Indenizações não pagas, dois rebaixamentos, fuga de patrocinadores. Reflexos da queda do avião
ASSOCIAÇÃO CHAPECOENSE DE FUTEBOL

Do R7

“Cosme, queremos justiça. Mas sabemos que será muito lenta, complicada. Os envolvimentos são muito grandes pela extensão da tragédia. Setenta e uma vidas foram perdidas.

“Foi um acidente que acabou com um time campeão, mas que vitimou 71 famílias. Pela contratação de uma empresa aérea que não tinha sequer dinheiro para colocar combustível no avião. E por isso ele caiu.

“Como envolve muitos interesses, a nossa batalha será árdua, longa. Mas vamos até o fim. Em memória das pessoas amadas que perdemos na queda do avião da Chapecoense. E que não pode ser chamada nunca de acidente.

“Vai demorar, mas vamos lutar por justiça.”

A previsão, infelizmente mais do que correta, foi feita por Mara Paiva, viúva do ex-jogador Mário Sérgio, que morreu na queda do avião da LaMia, há exatos cinco anos, a cerca de 30 km do aeroporto de Medellin.

Mara, mesmo diante da comoção que o Brasil viveu com o acidente, velório e enterro das vítimas, não se iludiu. Anteviu as complicações da situação no início de dezembro de 2016.

Ela se tornou presidente da Associação dos Familiares das Vítimas do Voo da Chapecoense e participa diretamente da busca de indenização dos parentes dos jogadores, membros da comissão técnica, funcionários, convidados e jornalistas mortos na queda do avião.

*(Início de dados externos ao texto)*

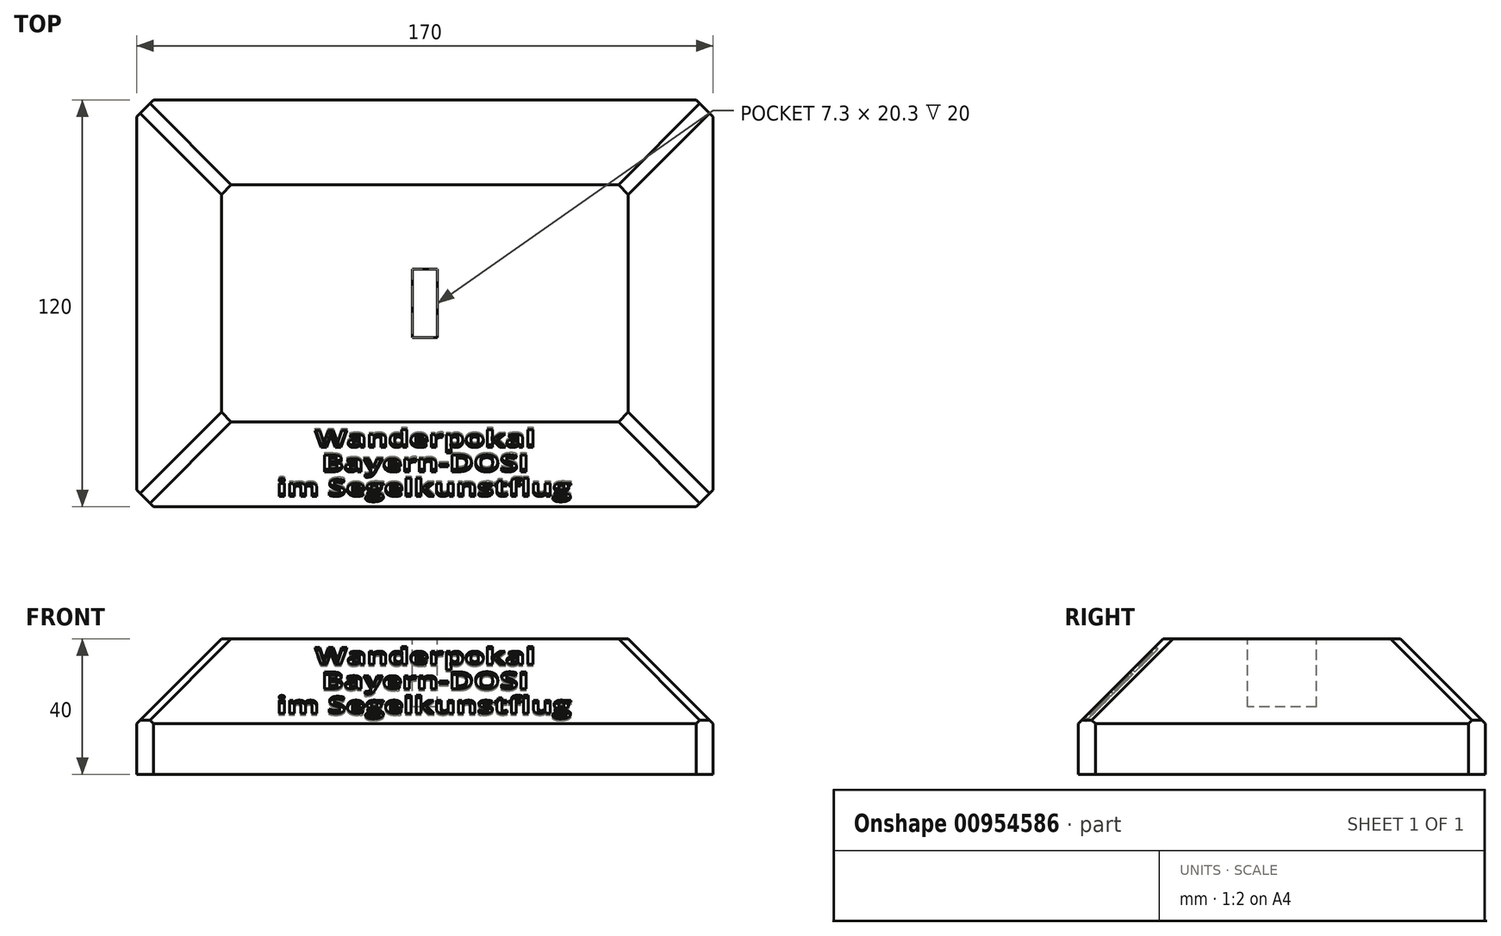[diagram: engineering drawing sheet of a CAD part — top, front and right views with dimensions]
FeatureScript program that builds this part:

A situação é complicada por envolver muitas pessoas, muito dinheiro, a legislação de vários países. Há uma batalha jurídica entre os parentes, a companhia LaMia e seguradoras.

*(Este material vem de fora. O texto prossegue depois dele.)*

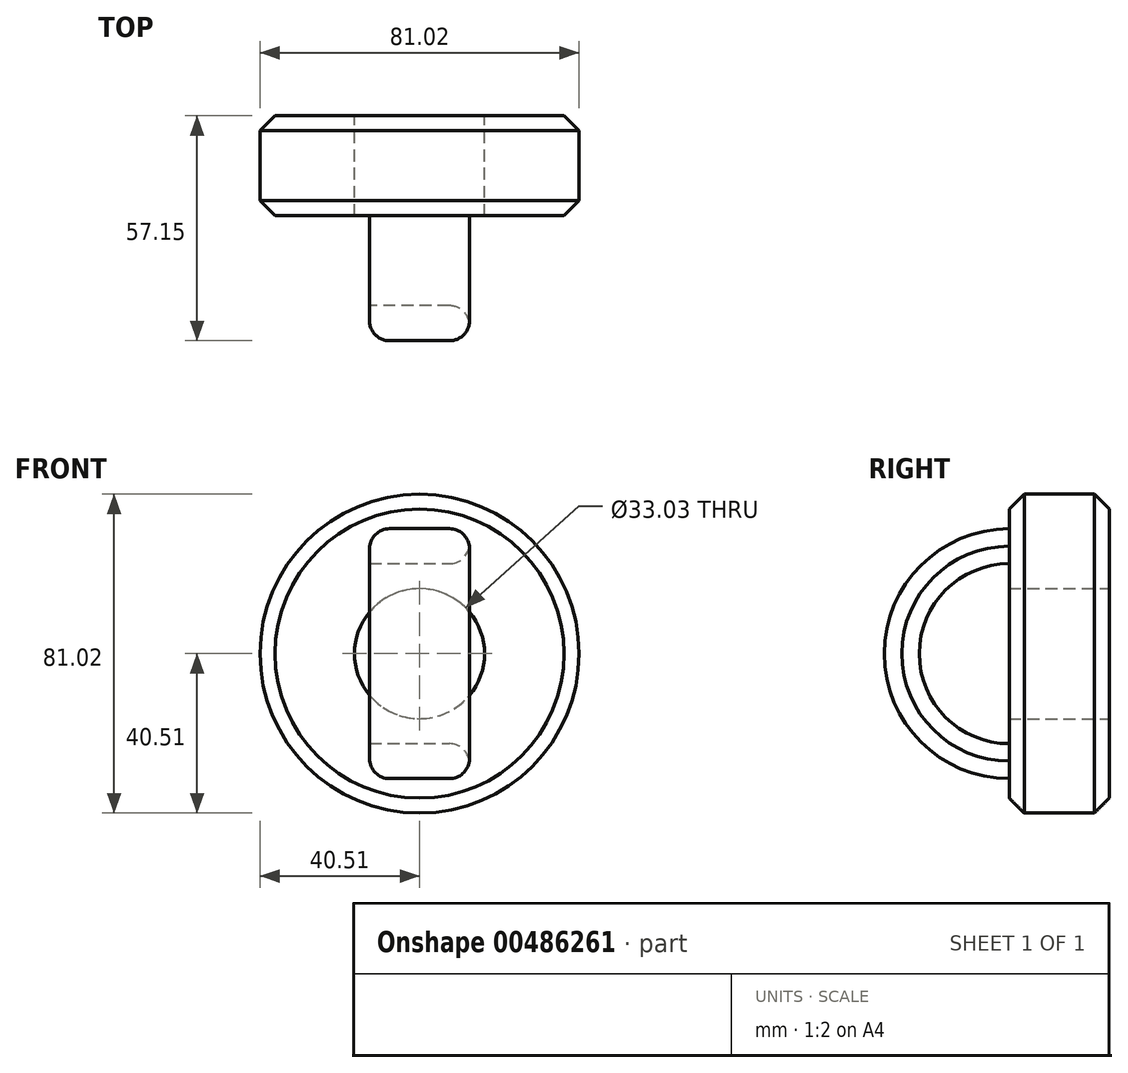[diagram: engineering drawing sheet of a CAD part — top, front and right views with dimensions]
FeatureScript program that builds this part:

E outra envolvendo os familiares das 71 vítimas e a Chapecoense.

Primeiro, as seguradoras. Advogados dos familiares trabalham em vários processos. Cobrando indenizações da companhia aérea LaMia, da seguradora inglesa Tokyo Marine Kiln, da resseguradora boliviana Bisa. E da corretora britânica AON.

Há processos na Bolívia, Colômbia, Estados Unidos e Inglaterra. Em todos eles, advogados da empresa estão emperrando o pagamento das indenizações com infindáveis recursos, que se arrastam e devem se arrastar por muitos anos.

Em setembro de 2020, houve grande esperança dos familiares das vítimas, quando a Justiça da Flórida anunciou que a corretora, a seguradora e a resseguradora deveriam dividir uma indenização de 800 milhões de dólares, cerca de R$ 4,4 bilhões pelo acidente. Mas a seguradora Tokyo Marine conseguiu bloquear o pagamento. E tudo voltou à estaca zero.

Os políticos que haviam se comprometido a “resolver a questão o mais rápido possível”, em 2016, instalaram em dezembro de 2019, três anos depois, uma CPI (Comissão Parlamentar de Inquérito) no Senado Federal. A meta era resolver a situação dos familiares das vítimas.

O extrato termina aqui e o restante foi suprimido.